◆ THE EXERCISE
Copy the material between the lines holding "collectors: A. Loher" and "name author: (Kunth) Dandy", inclusive, swapping every "collector number" for "field number" and leaving everything else unchanged.

* Start WORKING DATA *

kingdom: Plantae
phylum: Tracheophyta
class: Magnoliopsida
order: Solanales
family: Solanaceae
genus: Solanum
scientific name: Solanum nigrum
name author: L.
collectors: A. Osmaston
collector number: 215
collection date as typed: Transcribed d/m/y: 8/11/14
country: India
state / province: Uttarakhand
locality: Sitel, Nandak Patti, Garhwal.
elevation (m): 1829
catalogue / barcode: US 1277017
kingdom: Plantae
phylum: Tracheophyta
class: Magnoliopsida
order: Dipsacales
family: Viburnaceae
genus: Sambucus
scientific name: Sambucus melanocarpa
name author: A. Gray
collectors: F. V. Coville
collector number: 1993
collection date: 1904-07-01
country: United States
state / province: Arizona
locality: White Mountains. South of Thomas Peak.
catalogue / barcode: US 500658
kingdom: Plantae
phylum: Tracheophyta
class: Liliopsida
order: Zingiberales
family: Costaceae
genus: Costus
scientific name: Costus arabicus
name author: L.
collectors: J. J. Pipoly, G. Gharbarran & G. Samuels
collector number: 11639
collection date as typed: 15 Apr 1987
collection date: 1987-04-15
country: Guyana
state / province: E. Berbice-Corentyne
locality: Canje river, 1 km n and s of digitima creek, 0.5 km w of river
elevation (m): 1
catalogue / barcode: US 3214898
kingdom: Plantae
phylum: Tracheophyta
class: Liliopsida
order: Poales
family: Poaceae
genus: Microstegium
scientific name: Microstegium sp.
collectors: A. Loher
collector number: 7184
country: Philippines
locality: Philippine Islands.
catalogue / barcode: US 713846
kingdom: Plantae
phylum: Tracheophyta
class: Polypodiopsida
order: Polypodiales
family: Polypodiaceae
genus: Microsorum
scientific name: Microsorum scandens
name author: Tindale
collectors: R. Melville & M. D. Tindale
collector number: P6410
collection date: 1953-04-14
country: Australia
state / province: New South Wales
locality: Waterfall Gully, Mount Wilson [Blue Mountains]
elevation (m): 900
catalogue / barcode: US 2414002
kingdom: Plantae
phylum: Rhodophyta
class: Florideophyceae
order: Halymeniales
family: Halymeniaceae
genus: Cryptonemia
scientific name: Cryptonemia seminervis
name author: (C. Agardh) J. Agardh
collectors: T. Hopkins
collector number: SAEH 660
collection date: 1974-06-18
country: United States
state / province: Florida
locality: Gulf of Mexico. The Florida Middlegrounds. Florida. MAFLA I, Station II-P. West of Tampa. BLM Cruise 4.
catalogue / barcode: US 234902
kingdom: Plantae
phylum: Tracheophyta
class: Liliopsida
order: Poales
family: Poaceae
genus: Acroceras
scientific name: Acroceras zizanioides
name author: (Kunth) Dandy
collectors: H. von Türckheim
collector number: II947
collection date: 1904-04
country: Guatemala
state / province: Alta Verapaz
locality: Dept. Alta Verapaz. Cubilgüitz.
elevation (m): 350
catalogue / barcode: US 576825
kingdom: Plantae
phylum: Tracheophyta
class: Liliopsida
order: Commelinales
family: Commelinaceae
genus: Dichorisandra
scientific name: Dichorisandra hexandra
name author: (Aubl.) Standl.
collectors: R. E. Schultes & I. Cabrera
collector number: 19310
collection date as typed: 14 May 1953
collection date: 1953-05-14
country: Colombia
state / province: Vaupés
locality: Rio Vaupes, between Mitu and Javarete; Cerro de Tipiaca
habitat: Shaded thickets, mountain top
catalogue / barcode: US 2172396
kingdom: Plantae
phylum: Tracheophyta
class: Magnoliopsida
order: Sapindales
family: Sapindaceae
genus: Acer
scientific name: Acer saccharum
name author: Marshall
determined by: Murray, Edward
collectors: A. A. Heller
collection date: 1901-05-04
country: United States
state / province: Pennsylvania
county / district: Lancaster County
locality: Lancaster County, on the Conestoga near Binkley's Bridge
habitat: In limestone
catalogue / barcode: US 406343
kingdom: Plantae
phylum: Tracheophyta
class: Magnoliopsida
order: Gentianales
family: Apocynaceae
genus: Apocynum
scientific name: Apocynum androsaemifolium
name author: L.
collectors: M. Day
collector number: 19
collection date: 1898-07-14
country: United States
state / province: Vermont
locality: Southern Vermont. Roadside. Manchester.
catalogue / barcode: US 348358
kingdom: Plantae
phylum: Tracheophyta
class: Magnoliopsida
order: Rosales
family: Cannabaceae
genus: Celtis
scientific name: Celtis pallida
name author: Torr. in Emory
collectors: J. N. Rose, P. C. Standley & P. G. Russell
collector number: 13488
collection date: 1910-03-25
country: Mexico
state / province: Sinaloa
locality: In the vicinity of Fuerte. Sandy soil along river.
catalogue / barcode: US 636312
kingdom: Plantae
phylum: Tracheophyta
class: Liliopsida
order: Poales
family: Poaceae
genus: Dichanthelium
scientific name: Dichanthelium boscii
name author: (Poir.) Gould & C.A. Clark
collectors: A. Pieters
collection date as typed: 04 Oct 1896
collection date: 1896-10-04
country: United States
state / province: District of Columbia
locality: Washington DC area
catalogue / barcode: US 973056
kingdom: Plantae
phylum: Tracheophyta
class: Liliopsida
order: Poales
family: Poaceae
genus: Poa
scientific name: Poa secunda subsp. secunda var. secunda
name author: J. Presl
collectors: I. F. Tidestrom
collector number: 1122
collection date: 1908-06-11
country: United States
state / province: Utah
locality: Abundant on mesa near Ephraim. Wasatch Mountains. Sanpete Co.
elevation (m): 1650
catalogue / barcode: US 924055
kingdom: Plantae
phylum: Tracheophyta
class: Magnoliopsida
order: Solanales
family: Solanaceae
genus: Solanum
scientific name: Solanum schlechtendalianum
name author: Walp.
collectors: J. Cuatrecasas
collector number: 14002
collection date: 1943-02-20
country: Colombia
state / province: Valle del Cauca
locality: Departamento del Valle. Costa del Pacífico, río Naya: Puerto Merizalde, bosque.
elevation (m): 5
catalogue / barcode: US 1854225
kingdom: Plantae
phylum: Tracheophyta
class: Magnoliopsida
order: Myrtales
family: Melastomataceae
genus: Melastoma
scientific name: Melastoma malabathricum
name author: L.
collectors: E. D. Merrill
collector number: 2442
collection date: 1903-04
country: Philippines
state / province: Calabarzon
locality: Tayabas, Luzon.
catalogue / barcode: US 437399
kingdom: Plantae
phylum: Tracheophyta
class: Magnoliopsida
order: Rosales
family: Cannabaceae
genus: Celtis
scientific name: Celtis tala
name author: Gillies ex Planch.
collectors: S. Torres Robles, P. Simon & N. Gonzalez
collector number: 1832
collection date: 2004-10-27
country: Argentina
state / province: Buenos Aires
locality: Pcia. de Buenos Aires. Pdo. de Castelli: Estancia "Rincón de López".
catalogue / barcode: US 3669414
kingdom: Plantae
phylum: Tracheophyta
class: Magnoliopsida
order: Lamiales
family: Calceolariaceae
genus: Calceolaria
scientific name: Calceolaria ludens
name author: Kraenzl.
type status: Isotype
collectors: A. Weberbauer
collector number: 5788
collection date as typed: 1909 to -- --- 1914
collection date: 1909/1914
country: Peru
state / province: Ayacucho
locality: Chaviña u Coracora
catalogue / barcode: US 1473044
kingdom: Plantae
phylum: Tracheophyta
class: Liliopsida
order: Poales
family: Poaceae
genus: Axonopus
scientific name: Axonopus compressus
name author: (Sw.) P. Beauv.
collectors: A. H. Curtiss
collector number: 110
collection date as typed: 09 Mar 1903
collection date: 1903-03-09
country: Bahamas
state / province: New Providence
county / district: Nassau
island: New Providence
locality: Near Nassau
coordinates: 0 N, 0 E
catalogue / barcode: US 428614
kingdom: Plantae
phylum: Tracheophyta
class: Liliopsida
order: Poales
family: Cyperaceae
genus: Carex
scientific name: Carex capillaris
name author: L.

* End WORKING DATA *

◆ RESPONSE
collectors: A. Loher
field number: 7184
country: Philippines
locality: Philippine Islands.
catalogue / barcode: US 713846
kingdom: Plantae
phylum: Tracheophyta
class: Polypodiopsida
order: Polypodiales
family: Polypodiaceae
genus: Microsorum
scientific name: Microsorum scandens
name author: Tindale
collectors: R. Melville & M. D. Tindale
field number: P6410
collection date: 1953-04-14
country: Australia
state / province: New South Wales
locality: Waterfall Gully, Mount Wilson [Blue Mountains]
elevation (m): 900
catalogue / barcode: US 2414002
kingdom: Plantae
phylum: Rhodophyta
class: Florideophyceae
order: Halymeniales
family: Halymeniaceae
genus: Cryptonemia
scientific name: Cryptonemia seminervis
name author: (C. Agardh) J. Agardh
collectors: T. Hopkins
field number: SAEH 660
collection date: 1974-06-18
country: United States
state / province: Florida
locality: Gulf of Mexico. The Florida Middlegrounds. Florida. MAFLA I, Station II-P. West of Tampa. BLM Cruise 4.
catalogue / barcode: US 234902
kingdom: Plantae
phylum: Tracheophyta
class: Liliopsida
order: Poales
family: Poaceae
genus: Acroceras
scientific name: Acroceras zizanioides
name author: (Kunth) Dandy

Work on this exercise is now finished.